## DATASET RECORDS
================================

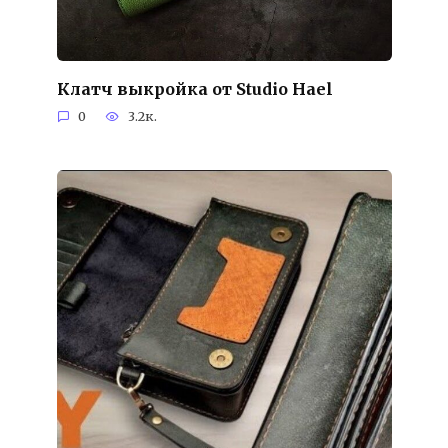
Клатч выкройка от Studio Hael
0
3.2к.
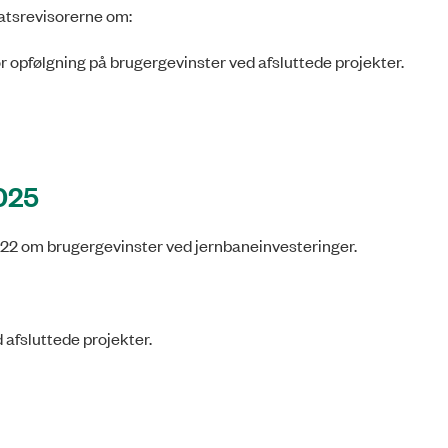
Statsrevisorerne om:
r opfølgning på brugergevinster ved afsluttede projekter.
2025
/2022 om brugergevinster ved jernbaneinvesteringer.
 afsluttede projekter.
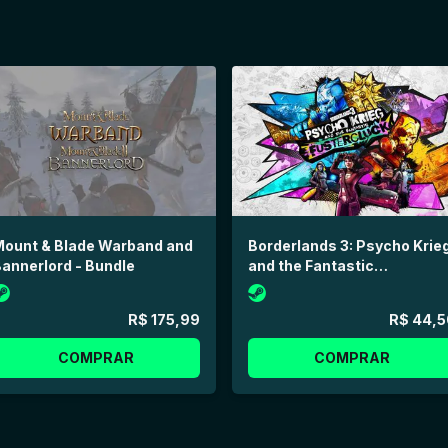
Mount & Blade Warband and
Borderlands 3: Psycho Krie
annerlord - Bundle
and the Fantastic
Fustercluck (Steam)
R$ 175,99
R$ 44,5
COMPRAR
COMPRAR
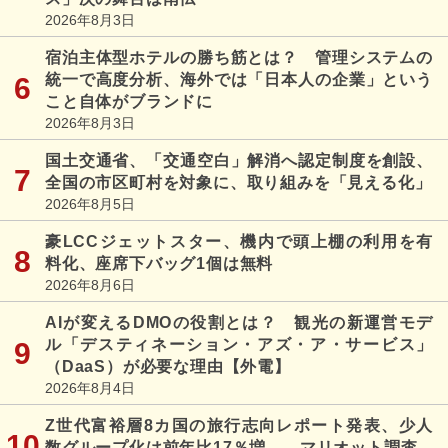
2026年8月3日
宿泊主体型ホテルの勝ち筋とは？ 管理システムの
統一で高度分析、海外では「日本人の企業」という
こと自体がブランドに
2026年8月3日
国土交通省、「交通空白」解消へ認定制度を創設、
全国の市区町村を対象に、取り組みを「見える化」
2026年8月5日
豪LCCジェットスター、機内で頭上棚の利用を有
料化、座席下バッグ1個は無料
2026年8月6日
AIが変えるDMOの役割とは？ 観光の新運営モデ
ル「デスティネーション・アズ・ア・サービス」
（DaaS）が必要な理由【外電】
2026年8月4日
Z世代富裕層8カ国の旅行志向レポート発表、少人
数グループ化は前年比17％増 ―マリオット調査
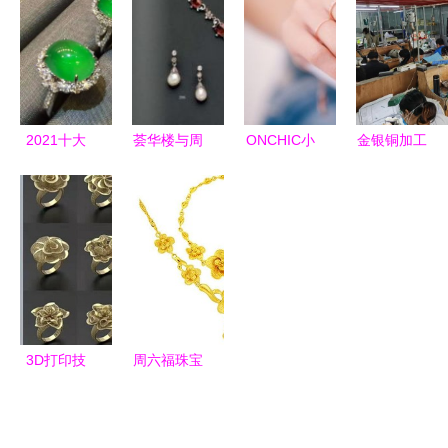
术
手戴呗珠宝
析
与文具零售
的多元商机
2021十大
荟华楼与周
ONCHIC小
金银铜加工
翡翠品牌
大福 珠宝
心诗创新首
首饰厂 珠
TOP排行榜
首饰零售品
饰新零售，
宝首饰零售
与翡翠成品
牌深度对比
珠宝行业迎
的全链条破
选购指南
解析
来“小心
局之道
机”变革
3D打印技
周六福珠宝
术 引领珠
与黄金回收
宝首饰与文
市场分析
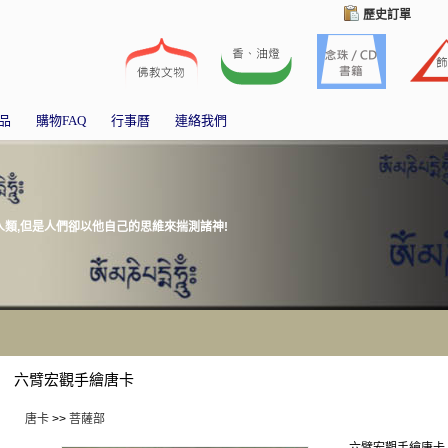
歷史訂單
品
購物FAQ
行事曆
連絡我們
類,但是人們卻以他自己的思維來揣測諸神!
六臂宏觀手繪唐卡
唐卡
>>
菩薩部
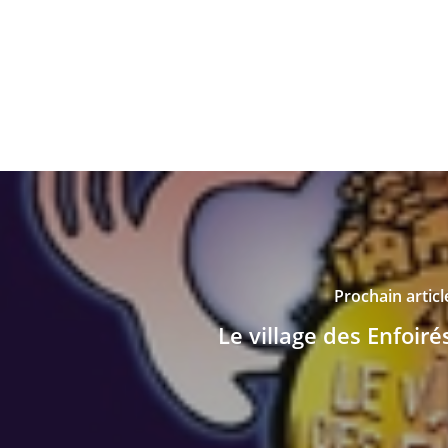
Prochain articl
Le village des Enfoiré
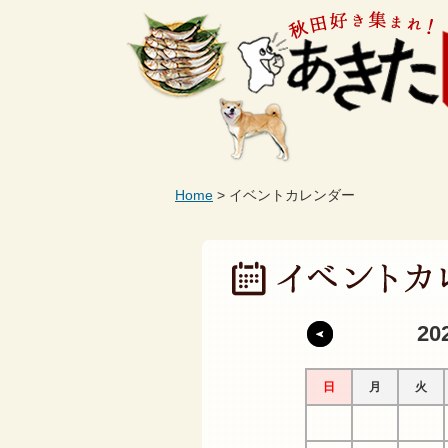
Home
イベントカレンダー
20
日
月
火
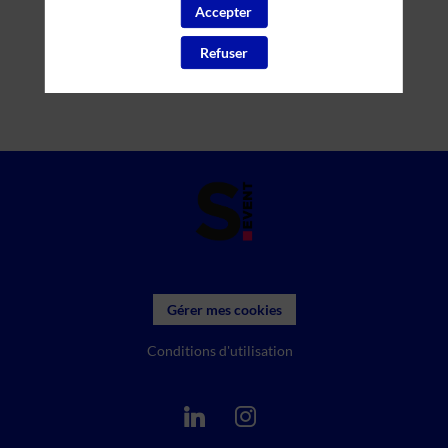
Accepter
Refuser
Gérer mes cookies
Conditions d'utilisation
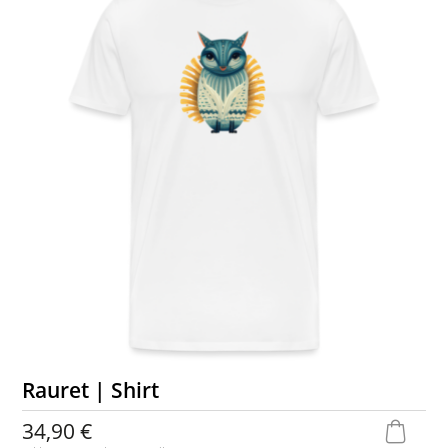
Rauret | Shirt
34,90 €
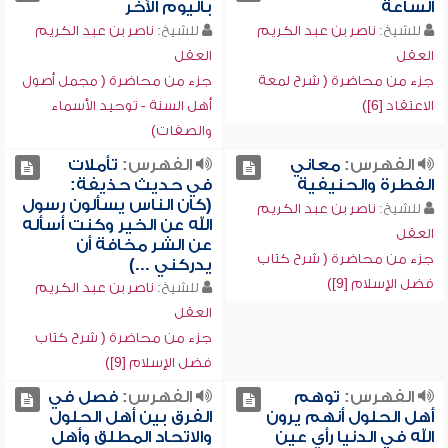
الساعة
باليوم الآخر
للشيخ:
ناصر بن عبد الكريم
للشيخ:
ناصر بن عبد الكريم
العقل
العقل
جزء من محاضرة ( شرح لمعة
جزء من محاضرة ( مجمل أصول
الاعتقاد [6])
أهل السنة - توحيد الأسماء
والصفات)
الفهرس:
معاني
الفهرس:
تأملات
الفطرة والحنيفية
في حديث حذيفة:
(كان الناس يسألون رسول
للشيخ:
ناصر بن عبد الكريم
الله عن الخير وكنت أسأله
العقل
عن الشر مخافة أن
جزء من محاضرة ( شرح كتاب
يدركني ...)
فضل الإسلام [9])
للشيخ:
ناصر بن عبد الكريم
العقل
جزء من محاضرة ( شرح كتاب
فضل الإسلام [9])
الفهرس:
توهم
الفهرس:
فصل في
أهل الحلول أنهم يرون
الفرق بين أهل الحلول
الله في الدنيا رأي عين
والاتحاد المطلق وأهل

================================

## TASK OBJECTIVE
Retype the full listing above precisely. Exclude each picture you find in it.

## SOLUTION FOR THIS PROBLEM
Клатч выкройка от Studio Hael
0
3.2к.
Statsrevisorerne om:
r opfølgning på brugergevinster ved afsluttede projekter.
2025
/2022 om brugergevinster ved jernbaneinvesteringer.
 afsluttede projekter.
Mount & Blade Warband and
Borderlands 3: Psycho Krie
annerlord - Bundle
and the Fantastic
Fustercluck (Steam)
R$ 175,99
R$ 44,5
COMPRAR
COMPRAR
2026年8月3日
宿泊主体型ホテルの勝ち筋とは？ 管理システムの
統一で高度分析、海外では「日本人の企業」という
こと自体がブランドに
2026年8月3日
国土交通省、「交通空白」解消へ認定制度を創設、
全国の市区町村を対象に、取り組みを「見える化」
2026年8月5日
豪LCCジェットスター、機内で頭上棚の利用を有
料化、座席下バッグ1個は無料
2026年8月6日
AIが変えるDMOの役割とは？ 観光の新運営モデ
ル「デスティネーション・アズ・ア・サービス」
（DaaS）が必要な理由【外電】
2026年8月4日
Z世代富裕層8カ国の旅行志向レポート発表、少人
数グループ化は前年比17％増 ―マリオット調査
术
手戴呗珠宝
析
与文具零售
的多元商机
2021十大
荟华楼与周
ONCHIC小
金银铜加工
翡翠品牌
大福 珠宝
心诗创新首
首饰厂 珠
TOP排行榜
首饰零售品
饰新零售，
宝首饰零售
与翡翠成品
牌深度对比
珠宝行业迎
的全链条破
选购指南
解析
来“小心
局之道
机”变革
3D打印技
周六福珠宝
术 引领珠
与黄金回收
宝首饰与文
市场分析
歷史訂單
品
購物FAQ
行事曆
連絡我們
類,但是人們卻以他自己的思維來揣測諸神!
六臂宏觀手繪唐卡
唐卡
>>
菩薩部
Prochain articl
Le village des Enfoiré
Home
イベントカレンダー
20
日
月
火
Accepter
Refuser
Gérer mes cookies
Conditions d'utilisation
Rauret | Shirt
34,90 €
الساعة
باليوم الآخر
للشيخ:
ناصر بن عبد الكريم
للشيخ:
ناصر بن عبد الكريم
العقل
العقل
جزء من محاضرة ( شرح لمعة
جزء من محاضرة ( مجمل أصول
الاعتقاد [6])
أهل السنة - توحيد الأسماء
والصفات)
الفهرس:
معاني
الفهرس:
تأملات
الفطرة والحنيفية
في حديث حذيفة:
(كان الناس يسألون رسول
للشيخ:
ناصر بن عبد الكريم
الله عن الخير وكنت أسأله
العقل
عن الشر مخافة أن
جزء من محاضرة ( شرح كتاب
يدركني ...)
فضل الإسلام [9])
للشيخ:
ناصر بن عبد الكريم
العقل
جزء من محاضرة ( شرح كتاب
فضل الإسلام [9])
الفهرس:
توهم
الفهرس:
فصل في
أهل الحلول أنهم يرون
الفرق بين أهل الحلول
الله في الدنيا رأي عين
والاتحاد المطلق وأهل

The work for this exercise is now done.